Тициана представляет меня своим друзьям: женщине, которую я раньше встречала на коктейле в «Metropole», паре мужчин лет по пятьдесят с лишним — все с мягкими, интеллигентными лицами. Здесь и ее мама, сидит в сторонке, рядом пара костылей. Мама у Тицианы плотная, вид у нее очень здоровый, цветущий; крепкое квадратное загорелое лицо, короткие седые волосы. Она в шелковой блузе навыпуск и брюках.
— У нее проблемы со спиной, — поясняет Тициана. — Ей семьдесят шесть лет.
— Вот это да! В вашей семье все так молодо выглядят, — говорю я по-английски. Мама выглядит на пятьдесят.

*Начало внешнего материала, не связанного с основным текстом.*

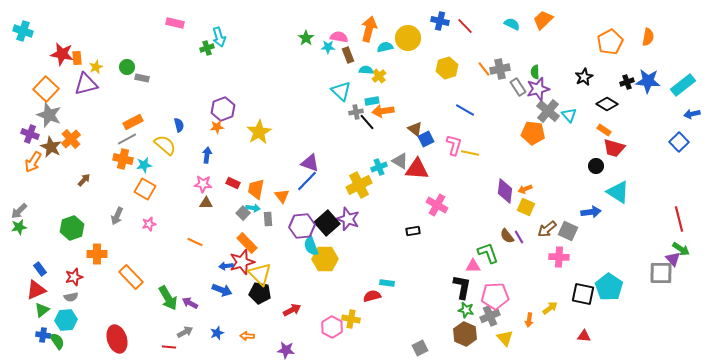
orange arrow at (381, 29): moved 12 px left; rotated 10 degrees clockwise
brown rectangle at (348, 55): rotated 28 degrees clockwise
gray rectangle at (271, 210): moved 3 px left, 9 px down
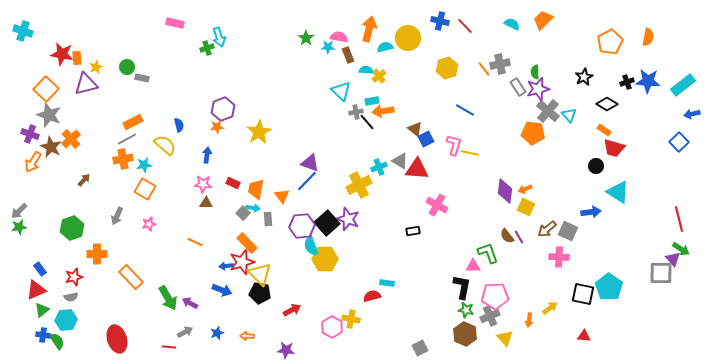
gray cross at (500, 69): moved 5 px up
orange cross at (123, 159): rotated 24 degrees counterclockwise
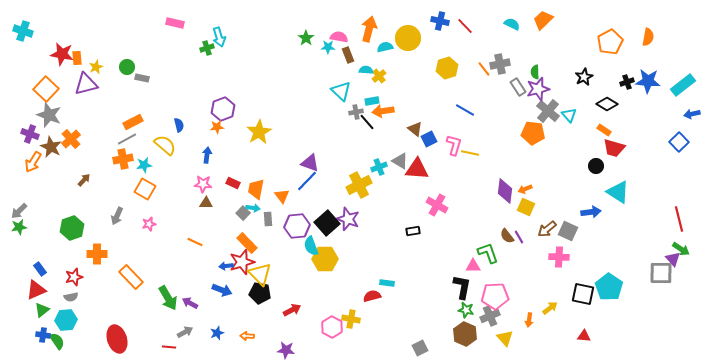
blue square at (426, 139): moved 3 px right
purple hexagon at (302, 226): moved 5 px left
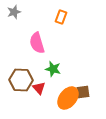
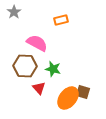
gray star: rotated 16 degrees counterclockwise
orange rectangle: moved 3 px down; rotated 56 degrees clockwise
pink semicircle: rotated 135 degrees clockwise
brown hexagon: moved 4 px right, 14 px up
brown square: rotated 24 degrees clockwise
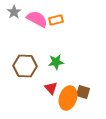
orange rectangle: moved 5 px left
pink semicircle: moved 24 px up
green star: moved 3 px right, 7 px up; rotated 21 degrees counterclockwise
red triangle: moved 12 px right
orange ellipse: rotated 20 degrees counterclockwise
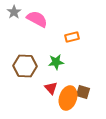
orange rectangle: moved 16 px right, 17 px down
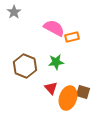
pink semicircle: moved 17 px right, 9 px down
brown hexagon: rotated 20 degrees clockwise
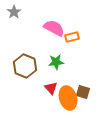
orange ellipse: rotated 35 degrees counterclockwise
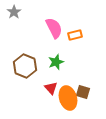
pink semicircle: rotated 35 degrees clockwise
orange rectangle: moved 3 px right, 2 px up
green star: rotated 14 degrees counterclockwise
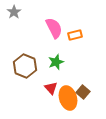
brown square: rotated 24 degrees clockwise
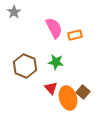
green star: rotated 28 degrees clockwise
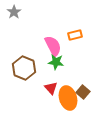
pink semicircle: moved 1 px left, 18 px down
brown hexagon: moved 1 px left, 2 px down
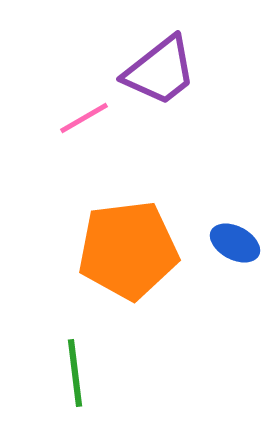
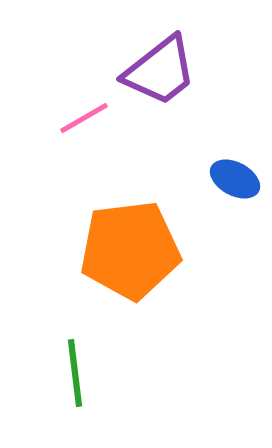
blue ellipse: moved 64 px up
orange pentagon: moved 2 px right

После этого мы поддерживаем общий разговор на итальянском — Тициана не разрешает мне говорить по-английски. Когда публики становится больше, ускальзываю со словами: «Надо идти, у меня место в середине ряда», — в итальянском политесе я пока разбираюсь не очень хорошо и боюсь задержаться слишком надолго, показаться навязчивой. Тициана берет с меня слово, что после спектакля я найду их в соседней джелатерии и мы вместе угостимся мороженым.
У меня удобнейшее место во втором ряду: передо мной сидит маленькая девочка. Ее громадный папаша сидит рядом, держа на коленях второго ребенка. Женщина справа лениво, на итальянский манер, усмехается с грустным видом: ей совсем ничего не видно. «Со мной это всегда происходит», — шепчет она, покорно и безропотно улыбаясь. Ей чуть за шестьдесят, изящная фигура балерины, аккуратный, из белого льна, костюмчик с юбкой, уложенная стрижка — она миловидна, как дорогая кукла. В соседнем кресле, развалившись, сидит ее супруг; то и дело он тянется к ней и ребячливо что-то шепчет ей на ухо.